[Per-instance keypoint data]
···
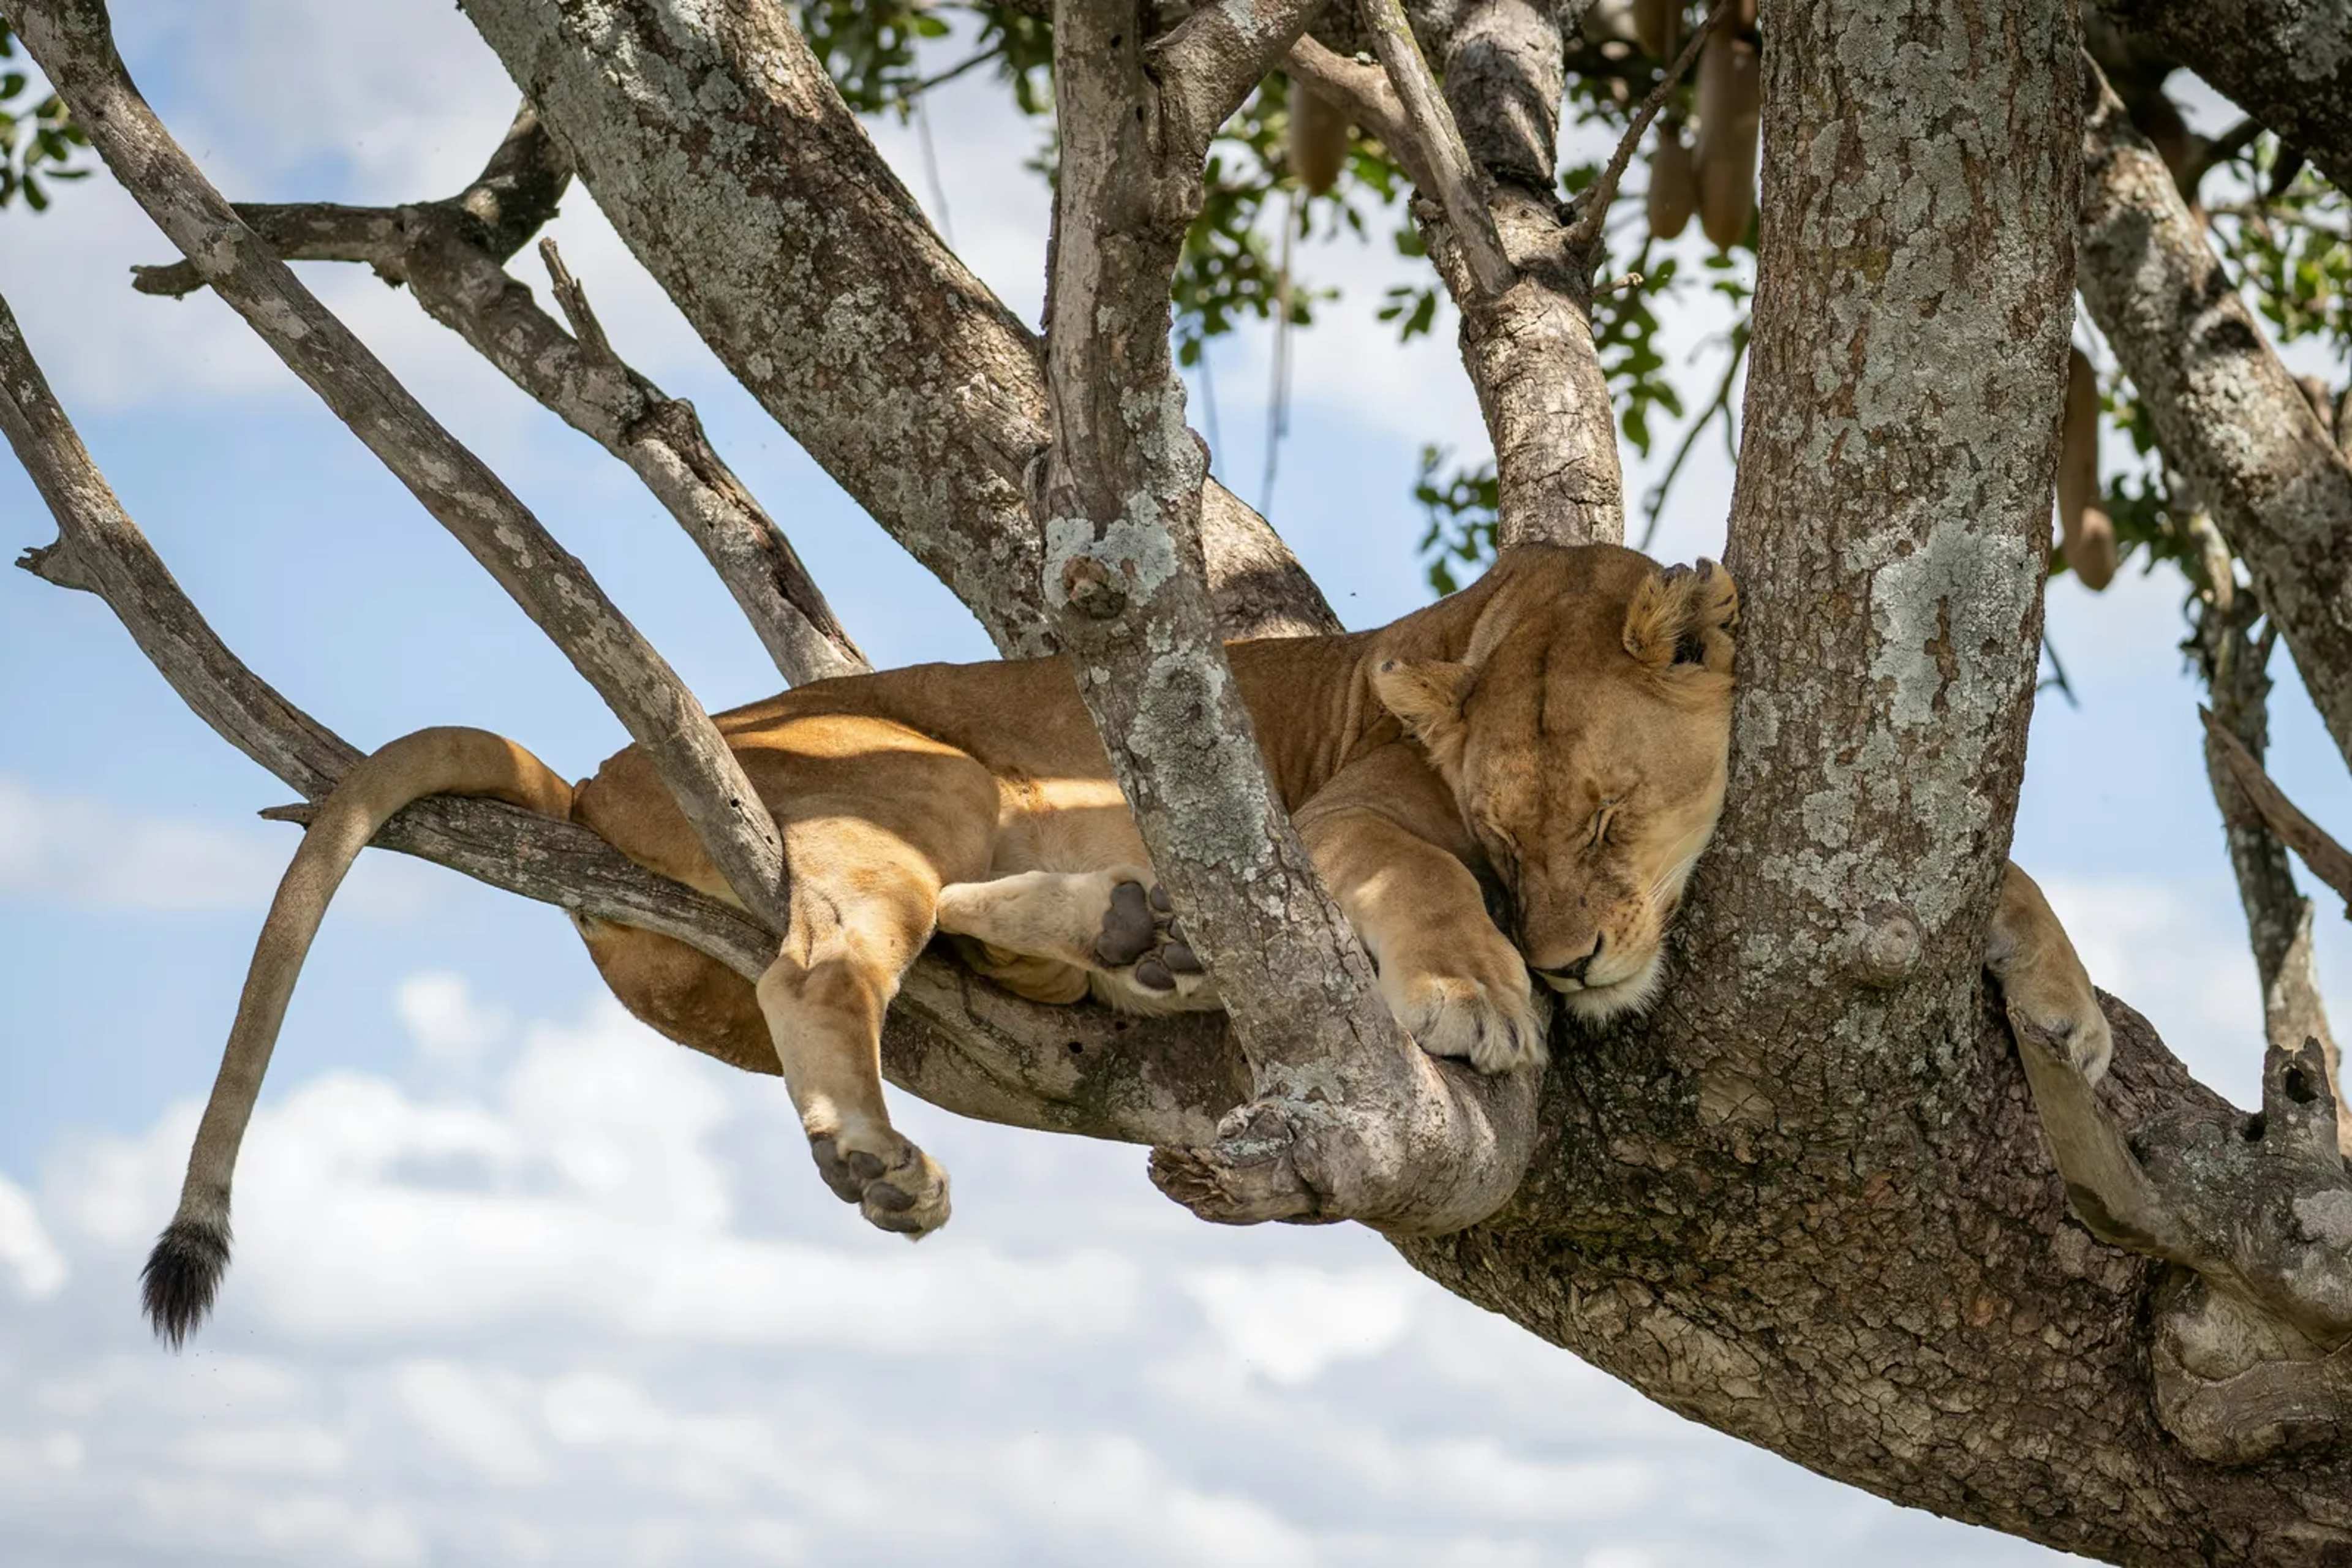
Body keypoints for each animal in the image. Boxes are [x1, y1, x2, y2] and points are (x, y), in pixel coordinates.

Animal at [138, 543, 2111, 1344]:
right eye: (1509, 835)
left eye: (1613, 820)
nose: (1566, 962)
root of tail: (603, 761)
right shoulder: (1350, 821)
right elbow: (1418, 890)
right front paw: (1476, 1001)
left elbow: (2007, 877)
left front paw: (2070, 1009)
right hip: (918, 770)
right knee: (825, 952)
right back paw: (898, 1136)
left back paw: (1136, 938)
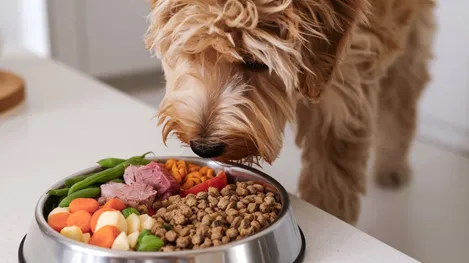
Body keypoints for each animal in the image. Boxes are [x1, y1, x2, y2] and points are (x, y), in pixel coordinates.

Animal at [145, 0, 436, 226]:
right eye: (191, 50)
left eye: (255, 62)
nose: (204, 147)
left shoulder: (343, 102)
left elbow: (331, 183)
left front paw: (332, 216)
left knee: (400, 104)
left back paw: (392, 166)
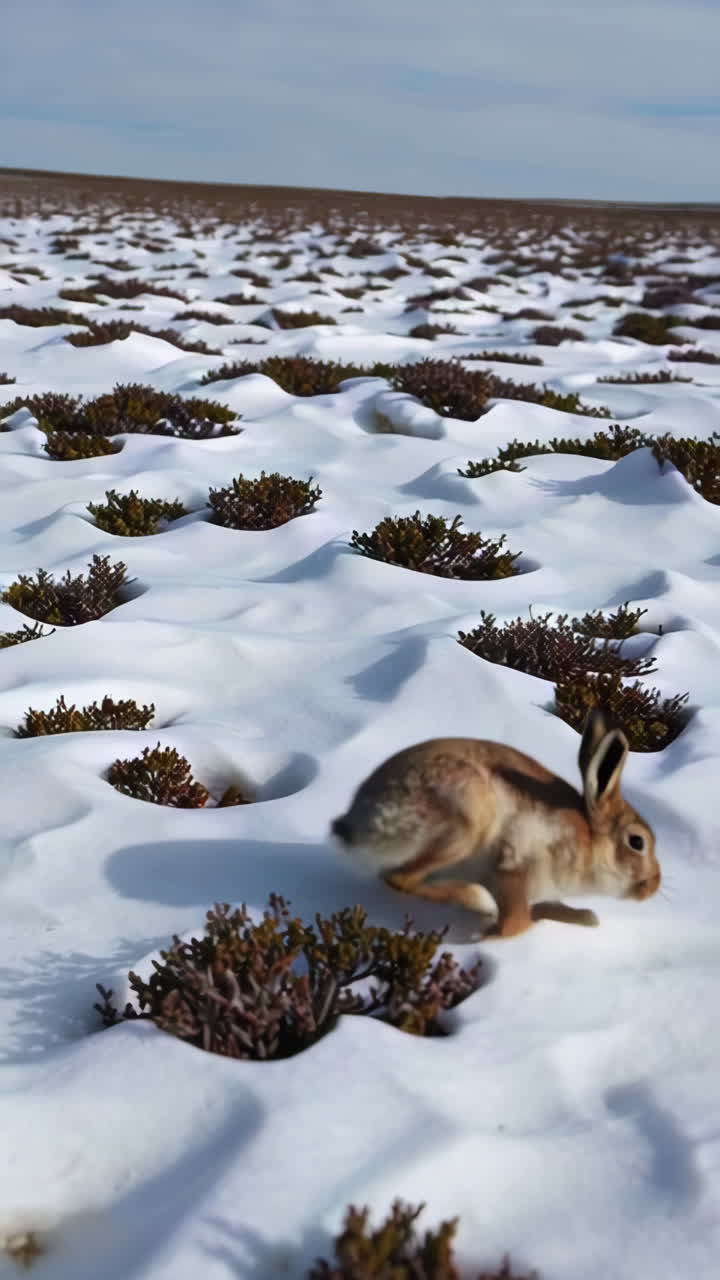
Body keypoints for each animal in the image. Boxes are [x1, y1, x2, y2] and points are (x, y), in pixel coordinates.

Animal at [330, 709, 660, 937]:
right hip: (464, 826)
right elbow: (515, 923)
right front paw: (492, 933)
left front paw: (582, 916)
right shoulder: (513, 866)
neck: (588, 842)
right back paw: (471, 898)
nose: (653, 887)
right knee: (400, 878)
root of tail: (355, 824)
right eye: (637, 842)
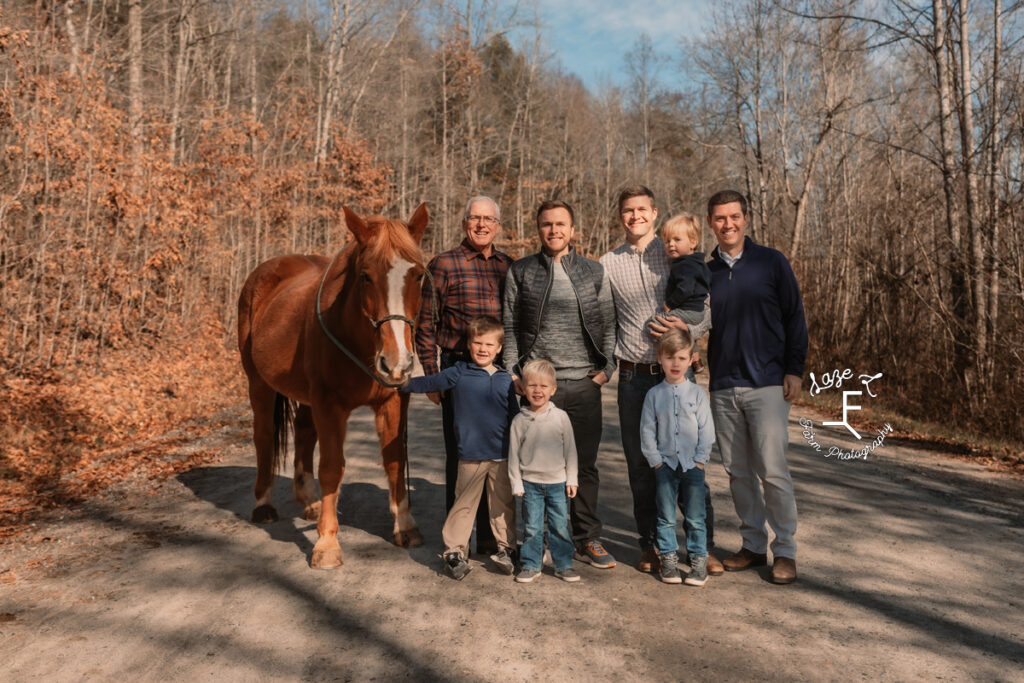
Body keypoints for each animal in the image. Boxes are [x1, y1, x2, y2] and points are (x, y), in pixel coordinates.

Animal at [236, 205, 428, 569]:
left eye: (419, 275)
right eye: (365, 276)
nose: (396, 362)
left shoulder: (392, 401)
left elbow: (394, 460)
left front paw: (406, 526)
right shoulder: (329, 405)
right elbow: (331, 468)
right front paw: (326, 544)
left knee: (303, 432)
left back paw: (309, 501)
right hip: (259, 384)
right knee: (264, 437)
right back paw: (263, 504)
···
Directions >> Retype only the lines above from the one with "right elbow: (515, 923)" through the one with "left shoulder: (392, 401)", exactly and with both ends. Images stay out.

Output of the task >>
right elbow: (515, 923)
right front paw: (492, 933)
left front paw: (582, 916)
right shoulder: (513, 866)
neck: (588, 842)
right back paw: (471, 898)
nose: (653, 887)
right knee: (400, 878)
root of tail: (355, 824)
right eye: (637, 842)
Body keypoints for each animal in the image. Boxes are [x1, y1, x2, y2] and points are (x, y), in pixel coordinates.

Animal at [236, 205, 428, 569]:
left eye: (419, 275)
right eye: (365, 276)
nose: (396, 362)
left shoulder: (392, 401)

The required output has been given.